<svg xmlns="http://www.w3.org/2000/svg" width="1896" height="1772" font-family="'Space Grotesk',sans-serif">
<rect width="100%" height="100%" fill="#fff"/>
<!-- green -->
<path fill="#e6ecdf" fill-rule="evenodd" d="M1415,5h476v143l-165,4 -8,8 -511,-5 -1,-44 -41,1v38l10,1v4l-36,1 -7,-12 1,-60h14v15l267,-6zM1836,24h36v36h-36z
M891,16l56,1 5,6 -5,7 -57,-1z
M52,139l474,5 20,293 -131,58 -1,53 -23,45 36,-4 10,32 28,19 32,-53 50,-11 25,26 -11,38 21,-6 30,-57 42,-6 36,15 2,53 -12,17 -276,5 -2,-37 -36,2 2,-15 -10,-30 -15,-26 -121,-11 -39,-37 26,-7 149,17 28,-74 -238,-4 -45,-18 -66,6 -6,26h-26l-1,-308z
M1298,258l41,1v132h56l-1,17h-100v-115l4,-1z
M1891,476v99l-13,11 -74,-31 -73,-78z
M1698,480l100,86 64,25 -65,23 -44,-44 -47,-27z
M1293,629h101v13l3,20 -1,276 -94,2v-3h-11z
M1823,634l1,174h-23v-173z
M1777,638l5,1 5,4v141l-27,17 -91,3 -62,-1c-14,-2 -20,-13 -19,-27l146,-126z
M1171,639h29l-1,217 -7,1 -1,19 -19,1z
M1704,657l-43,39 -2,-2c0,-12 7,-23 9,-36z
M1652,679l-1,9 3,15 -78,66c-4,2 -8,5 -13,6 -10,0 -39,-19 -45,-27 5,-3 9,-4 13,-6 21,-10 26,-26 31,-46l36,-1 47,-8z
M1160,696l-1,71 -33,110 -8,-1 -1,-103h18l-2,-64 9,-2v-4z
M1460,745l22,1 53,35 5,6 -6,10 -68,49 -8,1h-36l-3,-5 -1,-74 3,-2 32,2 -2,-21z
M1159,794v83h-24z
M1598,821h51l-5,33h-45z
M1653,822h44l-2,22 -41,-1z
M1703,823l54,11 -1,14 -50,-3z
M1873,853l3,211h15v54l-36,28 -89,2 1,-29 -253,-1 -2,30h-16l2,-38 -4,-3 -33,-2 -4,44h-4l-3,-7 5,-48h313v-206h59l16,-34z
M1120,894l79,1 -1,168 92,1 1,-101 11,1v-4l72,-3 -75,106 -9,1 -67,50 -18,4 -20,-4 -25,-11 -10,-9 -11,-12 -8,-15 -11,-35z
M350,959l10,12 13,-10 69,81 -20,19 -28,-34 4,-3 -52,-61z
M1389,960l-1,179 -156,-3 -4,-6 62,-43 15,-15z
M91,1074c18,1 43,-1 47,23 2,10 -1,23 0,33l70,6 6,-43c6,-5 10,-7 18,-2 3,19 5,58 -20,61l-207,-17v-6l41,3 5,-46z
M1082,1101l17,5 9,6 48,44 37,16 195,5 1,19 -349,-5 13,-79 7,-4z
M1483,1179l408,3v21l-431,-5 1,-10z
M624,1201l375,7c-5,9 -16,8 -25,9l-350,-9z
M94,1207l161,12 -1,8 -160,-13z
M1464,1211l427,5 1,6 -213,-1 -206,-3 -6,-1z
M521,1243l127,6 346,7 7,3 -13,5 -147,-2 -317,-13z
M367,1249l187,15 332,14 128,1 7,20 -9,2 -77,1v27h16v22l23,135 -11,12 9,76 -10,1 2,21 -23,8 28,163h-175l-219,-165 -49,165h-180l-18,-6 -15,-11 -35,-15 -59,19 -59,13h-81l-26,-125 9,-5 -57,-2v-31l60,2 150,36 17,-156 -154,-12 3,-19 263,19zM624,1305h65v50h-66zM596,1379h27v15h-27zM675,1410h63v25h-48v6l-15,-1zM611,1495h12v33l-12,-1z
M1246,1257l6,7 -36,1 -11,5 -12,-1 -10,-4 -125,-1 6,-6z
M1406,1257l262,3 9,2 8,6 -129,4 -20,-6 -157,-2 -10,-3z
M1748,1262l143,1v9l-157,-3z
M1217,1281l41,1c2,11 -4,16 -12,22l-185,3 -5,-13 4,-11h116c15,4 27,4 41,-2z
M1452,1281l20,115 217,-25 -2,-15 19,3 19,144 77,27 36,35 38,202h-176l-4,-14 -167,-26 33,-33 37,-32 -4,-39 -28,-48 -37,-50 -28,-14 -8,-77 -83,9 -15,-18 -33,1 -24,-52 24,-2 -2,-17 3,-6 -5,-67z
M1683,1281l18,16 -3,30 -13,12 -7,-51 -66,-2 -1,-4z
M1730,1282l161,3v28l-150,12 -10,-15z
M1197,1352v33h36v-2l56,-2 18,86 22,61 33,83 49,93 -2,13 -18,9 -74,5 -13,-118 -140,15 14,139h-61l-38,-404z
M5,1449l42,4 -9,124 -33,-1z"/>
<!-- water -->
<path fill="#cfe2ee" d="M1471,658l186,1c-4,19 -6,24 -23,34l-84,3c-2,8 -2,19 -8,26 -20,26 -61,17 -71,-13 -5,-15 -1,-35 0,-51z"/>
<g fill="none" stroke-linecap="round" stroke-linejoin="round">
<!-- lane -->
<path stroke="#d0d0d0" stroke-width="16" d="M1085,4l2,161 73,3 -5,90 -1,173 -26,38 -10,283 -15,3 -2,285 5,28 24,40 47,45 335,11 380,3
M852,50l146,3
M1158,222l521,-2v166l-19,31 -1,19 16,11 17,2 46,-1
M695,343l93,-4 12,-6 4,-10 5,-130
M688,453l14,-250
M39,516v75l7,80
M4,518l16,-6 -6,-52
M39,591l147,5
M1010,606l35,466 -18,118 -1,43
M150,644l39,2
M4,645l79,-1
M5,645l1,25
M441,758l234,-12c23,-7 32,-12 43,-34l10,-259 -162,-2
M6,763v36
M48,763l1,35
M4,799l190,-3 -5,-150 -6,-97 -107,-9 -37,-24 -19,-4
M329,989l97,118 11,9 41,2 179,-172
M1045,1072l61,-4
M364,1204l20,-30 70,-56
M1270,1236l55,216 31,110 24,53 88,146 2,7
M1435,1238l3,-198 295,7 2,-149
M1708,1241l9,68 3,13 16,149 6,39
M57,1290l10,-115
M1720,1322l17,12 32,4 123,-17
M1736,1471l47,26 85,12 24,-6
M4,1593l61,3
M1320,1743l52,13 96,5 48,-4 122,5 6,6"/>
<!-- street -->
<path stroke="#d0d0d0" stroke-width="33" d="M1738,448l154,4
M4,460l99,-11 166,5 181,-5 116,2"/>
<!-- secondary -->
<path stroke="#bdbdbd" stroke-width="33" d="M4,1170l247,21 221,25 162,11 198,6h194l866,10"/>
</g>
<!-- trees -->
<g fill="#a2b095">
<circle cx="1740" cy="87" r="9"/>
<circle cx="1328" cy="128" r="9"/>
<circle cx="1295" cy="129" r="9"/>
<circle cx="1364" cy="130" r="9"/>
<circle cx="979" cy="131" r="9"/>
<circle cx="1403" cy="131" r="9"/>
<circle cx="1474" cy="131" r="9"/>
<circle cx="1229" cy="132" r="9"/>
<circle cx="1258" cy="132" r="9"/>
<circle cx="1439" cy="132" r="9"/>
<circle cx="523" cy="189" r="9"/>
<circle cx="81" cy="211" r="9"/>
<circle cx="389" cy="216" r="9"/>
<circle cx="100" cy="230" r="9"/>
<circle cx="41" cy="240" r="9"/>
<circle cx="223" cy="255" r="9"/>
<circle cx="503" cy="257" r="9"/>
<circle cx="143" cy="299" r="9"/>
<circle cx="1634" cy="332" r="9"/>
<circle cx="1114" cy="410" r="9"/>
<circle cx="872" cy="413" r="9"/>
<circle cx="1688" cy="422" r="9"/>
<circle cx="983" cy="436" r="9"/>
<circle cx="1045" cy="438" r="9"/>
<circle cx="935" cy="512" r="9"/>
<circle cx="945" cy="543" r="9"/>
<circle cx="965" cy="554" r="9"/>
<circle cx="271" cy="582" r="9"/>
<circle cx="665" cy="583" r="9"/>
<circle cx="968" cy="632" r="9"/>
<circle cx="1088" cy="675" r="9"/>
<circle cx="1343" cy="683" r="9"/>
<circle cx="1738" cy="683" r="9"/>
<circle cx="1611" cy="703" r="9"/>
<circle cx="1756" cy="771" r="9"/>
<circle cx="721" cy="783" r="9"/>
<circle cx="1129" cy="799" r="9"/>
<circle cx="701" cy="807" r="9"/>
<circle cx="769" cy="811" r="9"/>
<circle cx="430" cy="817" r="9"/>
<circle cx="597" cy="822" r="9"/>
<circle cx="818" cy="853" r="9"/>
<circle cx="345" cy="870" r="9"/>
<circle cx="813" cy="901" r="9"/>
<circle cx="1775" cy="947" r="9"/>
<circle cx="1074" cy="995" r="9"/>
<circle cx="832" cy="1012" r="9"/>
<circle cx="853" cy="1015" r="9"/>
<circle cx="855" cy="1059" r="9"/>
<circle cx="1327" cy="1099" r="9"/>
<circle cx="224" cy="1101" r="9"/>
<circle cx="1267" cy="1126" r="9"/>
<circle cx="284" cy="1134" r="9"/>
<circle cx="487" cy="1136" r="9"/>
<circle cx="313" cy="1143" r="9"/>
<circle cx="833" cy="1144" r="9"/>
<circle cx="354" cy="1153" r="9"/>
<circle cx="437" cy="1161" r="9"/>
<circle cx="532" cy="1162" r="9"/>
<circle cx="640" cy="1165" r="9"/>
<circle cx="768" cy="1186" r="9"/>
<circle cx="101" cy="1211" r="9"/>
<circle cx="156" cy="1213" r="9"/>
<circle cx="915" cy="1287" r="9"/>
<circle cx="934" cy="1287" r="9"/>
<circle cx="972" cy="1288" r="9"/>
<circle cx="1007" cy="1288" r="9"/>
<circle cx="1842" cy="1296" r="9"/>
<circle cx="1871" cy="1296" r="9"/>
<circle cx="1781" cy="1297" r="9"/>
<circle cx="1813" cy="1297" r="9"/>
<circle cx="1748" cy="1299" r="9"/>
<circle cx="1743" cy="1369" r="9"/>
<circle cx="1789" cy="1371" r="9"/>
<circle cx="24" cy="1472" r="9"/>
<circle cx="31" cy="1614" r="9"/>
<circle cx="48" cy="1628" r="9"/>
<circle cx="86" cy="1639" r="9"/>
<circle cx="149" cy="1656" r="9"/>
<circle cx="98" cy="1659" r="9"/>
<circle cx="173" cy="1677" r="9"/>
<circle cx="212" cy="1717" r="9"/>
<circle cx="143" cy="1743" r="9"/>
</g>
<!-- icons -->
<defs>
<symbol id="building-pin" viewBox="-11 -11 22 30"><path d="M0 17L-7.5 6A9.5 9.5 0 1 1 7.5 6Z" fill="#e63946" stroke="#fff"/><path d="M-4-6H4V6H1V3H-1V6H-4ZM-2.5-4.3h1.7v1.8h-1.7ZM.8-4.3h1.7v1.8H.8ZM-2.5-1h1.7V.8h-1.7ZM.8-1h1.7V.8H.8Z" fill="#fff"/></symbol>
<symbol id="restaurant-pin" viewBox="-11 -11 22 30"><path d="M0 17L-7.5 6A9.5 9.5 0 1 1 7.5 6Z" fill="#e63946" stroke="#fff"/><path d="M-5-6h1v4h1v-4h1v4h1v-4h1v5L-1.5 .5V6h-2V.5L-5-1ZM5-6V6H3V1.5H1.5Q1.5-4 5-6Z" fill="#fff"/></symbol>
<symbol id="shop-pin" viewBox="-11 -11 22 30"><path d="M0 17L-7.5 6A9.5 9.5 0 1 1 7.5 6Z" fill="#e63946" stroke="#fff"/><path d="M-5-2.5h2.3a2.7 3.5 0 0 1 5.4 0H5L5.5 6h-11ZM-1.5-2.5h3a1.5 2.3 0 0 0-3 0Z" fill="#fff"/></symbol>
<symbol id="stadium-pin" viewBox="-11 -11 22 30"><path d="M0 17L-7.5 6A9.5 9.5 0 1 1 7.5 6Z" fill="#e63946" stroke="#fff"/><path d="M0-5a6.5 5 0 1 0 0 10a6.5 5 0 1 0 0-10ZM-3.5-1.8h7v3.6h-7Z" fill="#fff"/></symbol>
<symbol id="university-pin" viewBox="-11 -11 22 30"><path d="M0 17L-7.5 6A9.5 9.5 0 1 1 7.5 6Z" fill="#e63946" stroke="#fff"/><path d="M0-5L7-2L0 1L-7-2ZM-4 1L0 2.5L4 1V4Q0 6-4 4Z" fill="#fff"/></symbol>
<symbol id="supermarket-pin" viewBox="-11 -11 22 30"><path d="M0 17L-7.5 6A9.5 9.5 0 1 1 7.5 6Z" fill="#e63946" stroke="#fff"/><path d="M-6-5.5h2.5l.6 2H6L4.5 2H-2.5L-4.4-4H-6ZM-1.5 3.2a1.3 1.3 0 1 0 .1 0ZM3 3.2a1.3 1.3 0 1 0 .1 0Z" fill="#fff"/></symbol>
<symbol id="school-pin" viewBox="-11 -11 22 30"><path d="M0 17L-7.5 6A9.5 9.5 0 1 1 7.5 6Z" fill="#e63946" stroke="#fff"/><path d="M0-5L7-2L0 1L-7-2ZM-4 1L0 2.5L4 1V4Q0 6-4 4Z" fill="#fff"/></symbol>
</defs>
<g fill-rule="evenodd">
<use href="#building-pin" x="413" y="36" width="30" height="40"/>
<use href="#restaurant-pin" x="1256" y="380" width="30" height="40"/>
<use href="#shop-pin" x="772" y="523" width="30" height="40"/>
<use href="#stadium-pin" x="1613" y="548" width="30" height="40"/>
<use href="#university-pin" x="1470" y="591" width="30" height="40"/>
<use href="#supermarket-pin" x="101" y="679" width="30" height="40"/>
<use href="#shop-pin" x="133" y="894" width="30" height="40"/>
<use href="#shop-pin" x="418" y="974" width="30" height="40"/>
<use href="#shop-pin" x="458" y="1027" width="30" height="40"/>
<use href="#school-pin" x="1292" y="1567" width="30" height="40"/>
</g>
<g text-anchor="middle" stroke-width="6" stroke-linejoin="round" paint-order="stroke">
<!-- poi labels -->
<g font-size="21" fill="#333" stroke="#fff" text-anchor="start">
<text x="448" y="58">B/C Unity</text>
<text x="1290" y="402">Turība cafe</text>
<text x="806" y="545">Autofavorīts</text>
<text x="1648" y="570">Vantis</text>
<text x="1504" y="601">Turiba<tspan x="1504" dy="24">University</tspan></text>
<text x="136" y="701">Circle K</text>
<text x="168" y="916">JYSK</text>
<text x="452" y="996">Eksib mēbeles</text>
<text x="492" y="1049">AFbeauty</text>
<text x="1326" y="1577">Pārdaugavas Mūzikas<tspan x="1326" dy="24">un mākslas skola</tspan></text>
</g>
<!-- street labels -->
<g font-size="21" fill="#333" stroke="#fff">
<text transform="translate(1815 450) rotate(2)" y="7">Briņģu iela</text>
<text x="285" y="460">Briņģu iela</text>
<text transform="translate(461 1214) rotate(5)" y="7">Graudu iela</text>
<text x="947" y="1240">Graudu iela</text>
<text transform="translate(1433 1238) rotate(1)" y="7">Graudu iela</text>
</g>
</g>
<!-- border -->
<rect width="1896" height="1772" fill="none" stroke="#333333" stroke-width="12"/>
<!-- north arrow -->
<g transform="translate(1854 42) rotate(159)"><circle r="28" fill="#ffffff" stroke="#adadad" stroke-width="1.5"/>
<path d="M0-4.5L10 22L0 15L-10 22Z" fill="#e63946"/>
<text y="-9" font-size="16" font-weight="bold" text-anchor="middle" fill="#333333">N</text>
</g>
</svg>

== == ==

[The problem]
Whenever the string "round" occurs in a line of the entries above, copy that line.

[Expected answer]
<g fill="none" stroke-linecap="round" stroke-linejoin="round">
<g text-anchor="middle" stroke-width="6" stroke-linejoin="round" paint-order="stroke">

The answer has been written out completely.